A cutover and replacement of the Japanese operator DoCoMo caused a large area of ​​failure to the country's entire network. It caused strong dissatisfaction from a large number of users, and even the Minister of General Affairs of Japan had to come out to deal with and explain.

 

It is reported that this was originally a simple upgrade and replacement. The equipment to be replaced is: a server that stores user/location information of IoT terminal devices. About 200,000 IoT terminals are migrating their location information from old devices to new ones., something is wrong.


So the operator started the rollback operation, back to the old equipment again. This fallback happens to be the crux of the problem: the fallback triggered a large number of IoT terminals to re-initiate location registration information to the old server. A surging "signaling storm" quickly caused network congestion, directly reducing 3/4 The core network of /5G was "paralyzed".



What is incomprehensible is that this "upgrade-cutover-rollback" operation occurred during the evening peak that is about to leave work in the afternoon of the working day. (I am up, but the cutover of island countries is not required at night?)


Starting around 5 pm on October 14, 2021, a network accident occurred that made DoCoMo voice calls and data communication services difficult to use.

 

At 7:57 pm on October 14, 2021, the operator took emergency network operations and the failure began to recover gradually. However, due to network congestion, some customers were still unable to connect to the network.

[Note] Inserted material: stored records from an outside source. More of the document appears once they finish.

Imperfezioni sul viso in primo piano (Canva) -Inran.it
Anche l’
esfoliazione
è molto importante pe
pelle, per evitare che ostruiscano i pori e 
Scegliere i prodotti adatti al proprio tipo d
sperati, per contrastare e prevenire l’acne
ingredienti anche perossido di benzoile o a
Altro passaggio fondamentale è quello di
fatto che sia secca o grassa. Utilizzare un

At 5:05 am on October 15, 2021, 5G and 4G networks will return to normal, but 3G networks in some areas are still difficult to use. We are working hard to recover. We will inform users that they have subscribed to 4G packages and display 3G signals. You can connect to the 4G network by restarting the phone to get normal communication.

 

On the afternoon of October 15, 2021, the deputy president of NTT DoCoMo stated at a press conference that 3G network restoration "cannot give a clear time" and explained that the prospects are uncertain.

 

The management of NTT DoCoMo apologized publicly and deeply apologized for the inconvenience caused to customers and many people by the accident, and said that they would work hard to prevent the accident from happening again.


Well, in an island country, there is no problem that can't be solved with one bow. If there is, three people will bow together!

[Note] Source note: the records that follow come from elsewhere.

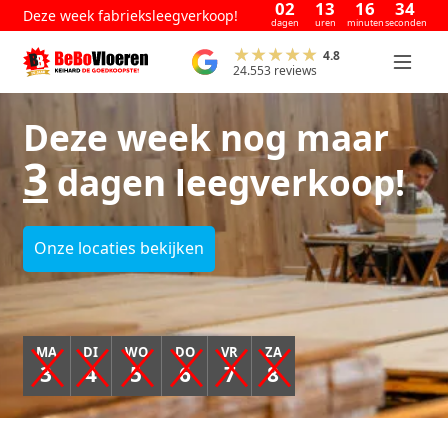
02
13
16
33
Deze week fabrieksleegverkoop!
dagen
uren
minuten
seconden
4.8
24.553 reviews
Deze week nog maar
3
dagen leegverkoop!
Onze locaties bekijken
MA
DI
WO
DO
VR
ZA
3
4
5
6
7
8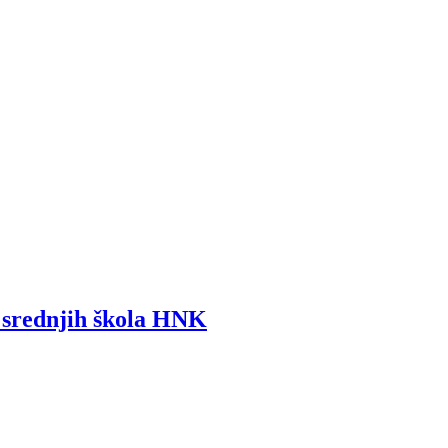
i srednjih škola HNK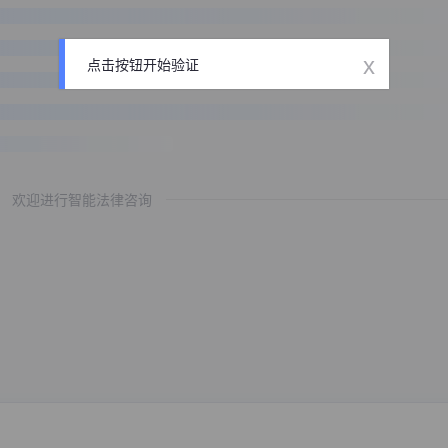
x
点击按钮开始验证
欢迎进行智能法律咨询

After the accident, the Japanese Minister of Internal Affairs and Communications stated at a press conference after the cabinet meeting:


As an important infrastructure related to people's daily life, it is regrettable that the mobile network has experienced a large-scale failure. The Ministry of Internal Affairs and Communications attaches great importance to this matter and has requested NTT DoCoMo to investigate and report the cause and extent of the accident in a timely manner in order to give a full explanation to the majority of users. I hope NTT DoCoMo can fulfill its social responsibilities and take all possible measures to prevent similar accidents from happening again.


Three glasses of fine wine, processing is over!




Revelation:

Although this happened in the opposite island country, we still need to learn from it. Today's mobile network has the same infrastructure as water and electricity, especially in the 5G era, when it is applied to the industrial Internet, coal mines, hospitals, etc., the network is no small matter.

 

1. Upgrade cutover is never possible during busy hours.

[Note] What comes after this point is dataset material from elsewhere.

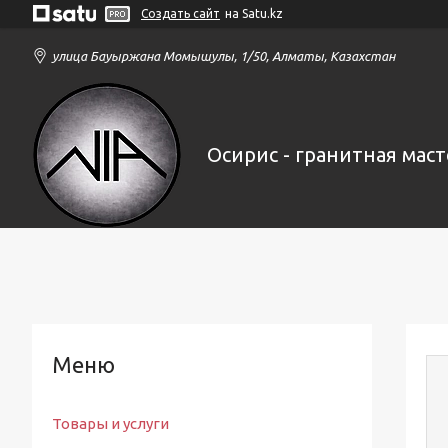
Создать сайт
на Satu.kz
улица Бауыржана Момышулы, 1/50, Алматы, Казахстан
Осирис - гранитная маст
Товары и услуги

This is almost impossible in our country. It is done in the middle of the night. This has become the iron law of communication in the past 20 years. Thanks to our "Communication Nightcrawler" for their hard work.

 

2. Full redundancy and backup mechanism of the network.

The state of the network is never predictable. To ensure that the network does not go wrong, the most reliable way is the redundancy and backup mechanism. From the AB side to the cluster pool, the redundancy mechanism in the core network, transmission network and access network is fully guaranteed. This is bound to increase investment, but a quality network is necessary.

 

3. The core network is the top priority.

Other failures generally affect the local area, while the core network affects the overall situation. In addition to redundancy and backup, the network architecture should be upgraded as soon as possible. The 5G SA's core network SBA architecture can ensure the safe operation of the network while saving investment as much as possible.